A ação, movida pelo PSB e pela coligação de Guilherme Boulos (PSOL), apontava que Marçal teria pedido doações via Pix de R$ 5 mil a candidatos a vereador, em troca de vídeos de apoio divulgados em suas redes sociais. Em uma das gravações, o empresário dizia: “Conhece alguém que queira ser vereador e é candidato? Essa pessoa vai mandar um Pix de R$ 5.000. Fez a doação, eu mando o vídeo.”

O relator do processo no TRE-SP, juiz Cláudio Langroiva Pereira, reconheceu que o conteúdo divulgado era “ilícito”, mas considerou que as provas apresentadas não foram suficientes para sustentar a condenação. Segundo ele, não foi possível comprovar o alcance da prática nem quantas doações efetivamente ocorreram.

“Os elementos probatórios não demonstram a amplitude da divulgação, o volume de recursos movimentados nem o impacto concreto na campanha de forma desequilibrada”, afirmou Pereira durante o voto.

O magistrado também destacou que a defesa comprovou a devolução dos valores recebidos, o que reforçou o entendimento de que não houve vantagem eleitoral indevida. Com isso, o tribunal decidiu pela improcedência da ação e restabeleceu os direitos políticos de Marçal.

Apesar da vitória, o empresário ainda enfrenta outro processo no TRE-SP, também movido pelo PSB, que pode mantê-lo fora das urnas. Nesse caso, ele é acusado de criar um sistema de recompensas para seguidores que compartilhassem vídeos de sua campanha — os chamados “cortes” —, supostamente monetizando apoiadores com brindes e prêmios em dinheiro.

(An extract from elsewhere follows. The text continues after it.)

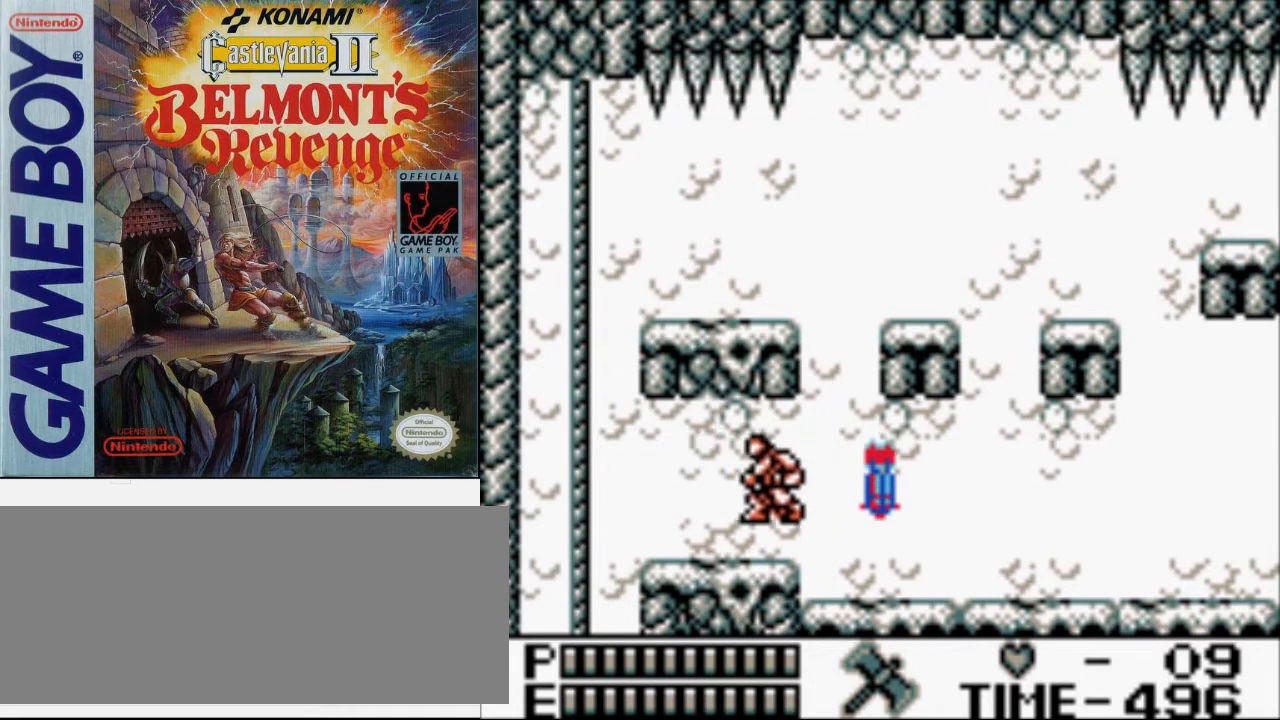
{"buttons": ["DPAD_LEFT"], "events": []}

Neste segundo processo, o relator aceitou parcialmente o recurso da defesa. A corte afastou as acusações de captação ilícita de recursos e abuso de poder econômico, mas manteve a condenação por uso indevido dos meios de comunicação social, o que implica inelegibilidade por oito anos.

O julgamento, porém, foi suspenso após pedido de vista do juiz Régis de Castilho e será retomado no dia 4 de dezembro. Até lá, Pablo Marçal segue elegível e apto a disputar futuras eleições, enquanto aguarda a decisão final do colegiado.

Com o desfecho parcial favorável, o influenciador político — que teve destaque nas eleições de 2024 com forte presença digital — volta a ter fôlego para reorganizar seu projeto eleitoral, ainda sob a sombra de novas decisões judiciais que podem definir seu futuro político.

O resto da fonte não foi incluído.